## Excerpted text
◆ ◆ ◆

Hair
By

    I am obsessed with hair. Not how it looks, not other people's hair, not hair as a statement of identity or even a useful way to keep your head warm. I am compulsively drawn to touching my own hair. It’s a compulsion that has manifested itself in multiple ways throughout my life, somehow cleverly flying under even my own radar. But I have to face the facts. I can’t escape it. If I rid myself of one habit, I will acquire another. I don’t know where it came from, but it’s there. Must. Touch. Hair. 

    When I hit puberty with full force, something weird happened. I realized my eyebrows were curly. I’m talking wiry, trying-to-flee-from-my-forehead old man brows. As an avid horseback rider, I spent hours each week surrounded by all sorts of dust and grime that gathered itself in one place: on my eyebrows. I began to pay more attention to them, already the bane of my existence. They had split ends. How do eyebrows get split ends?

◆ ◆ ◆

## Available data
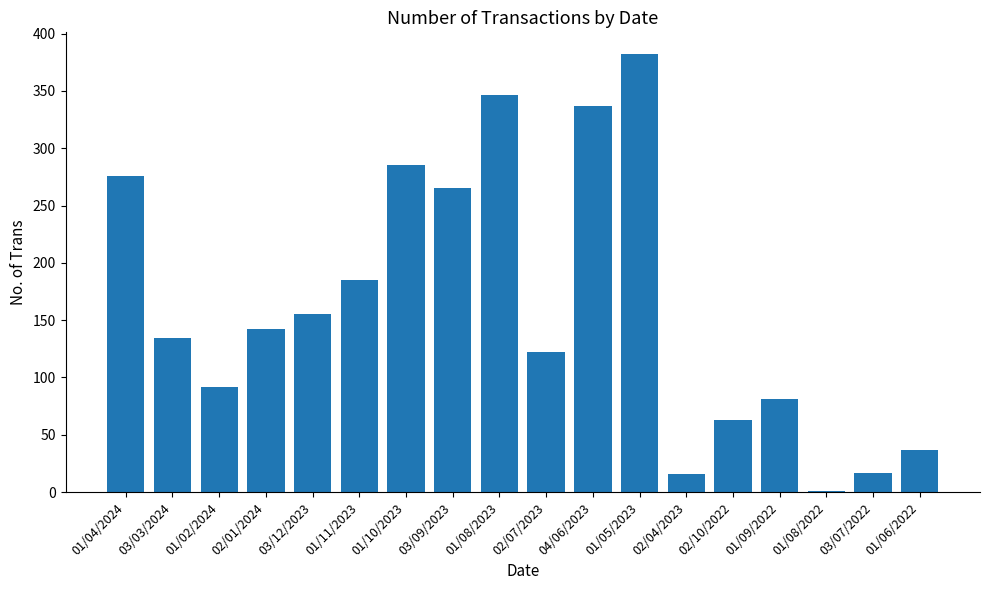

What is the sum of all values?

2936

◆ ◆ ◆

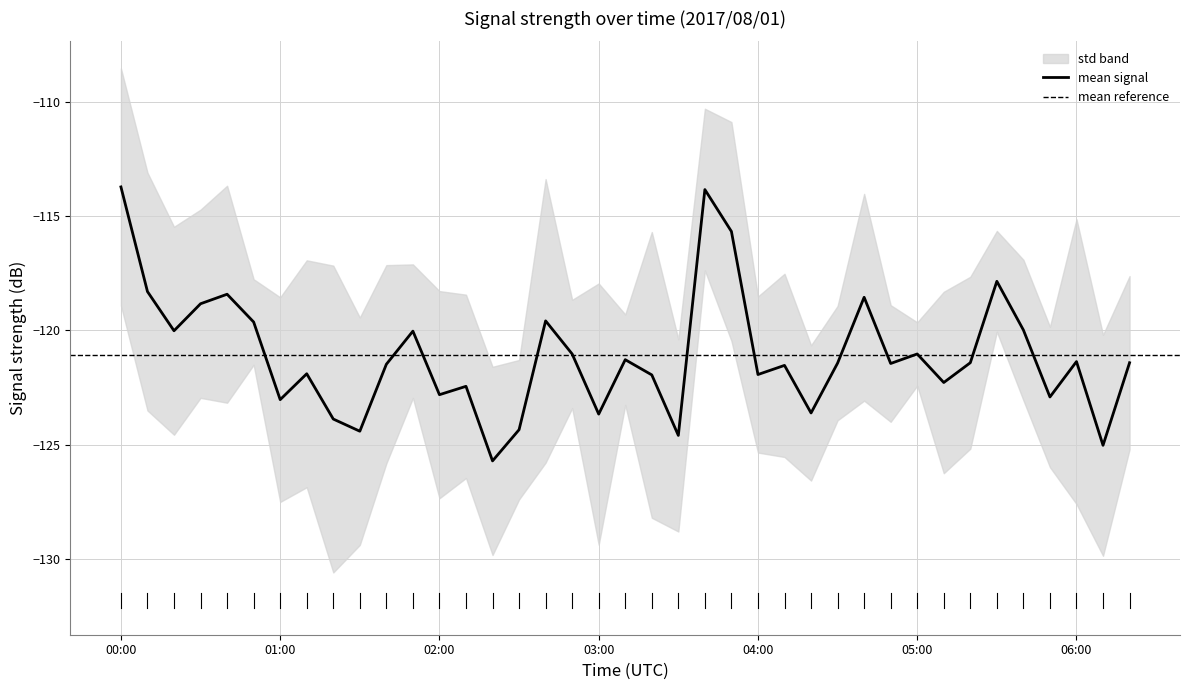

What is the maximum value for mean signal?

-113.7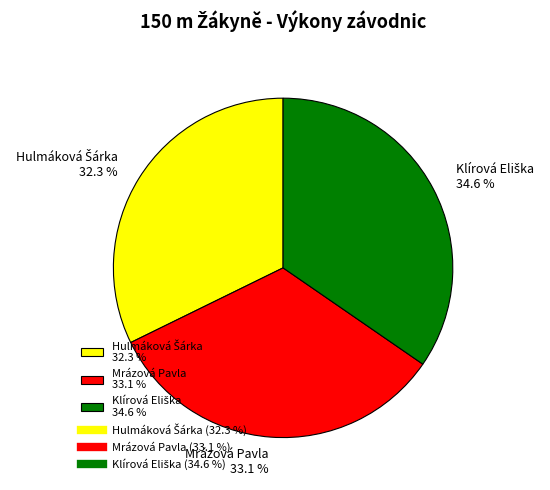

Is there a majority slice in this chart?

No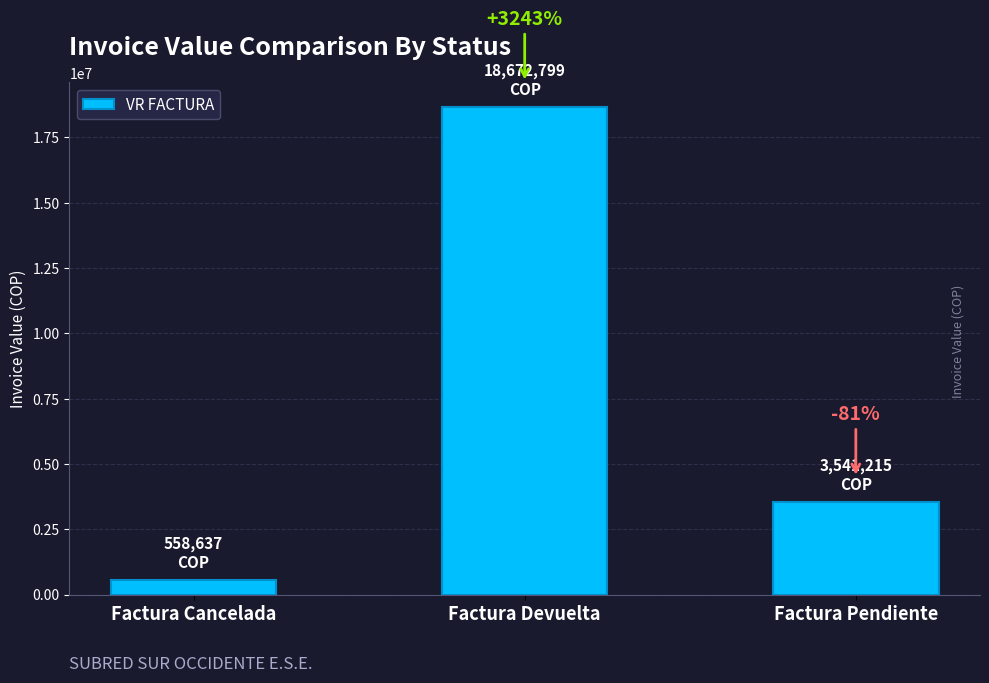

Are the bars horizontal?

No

◆ ◆ ◆

## Task goal
Rewrite the passage of the essay on hair above, everything from "When I hit puberty" down to "get split ends?", putting "eyelashes" in place of "eyebrows".

## Task solution
When I hit puberty with full force, something weird happened. I realized my eyelashes were curly. I’m talking wiry, trying-to-flee-from-my-forehead old man brows. As an avid horseback rider, I spent hours each week surrounded by all sorts of dust and grime that gathered itself in one place: on my eyelashes. I began to pay more attention to them, already the bane of my existence. They had split ends. How do eyelashes get split ends?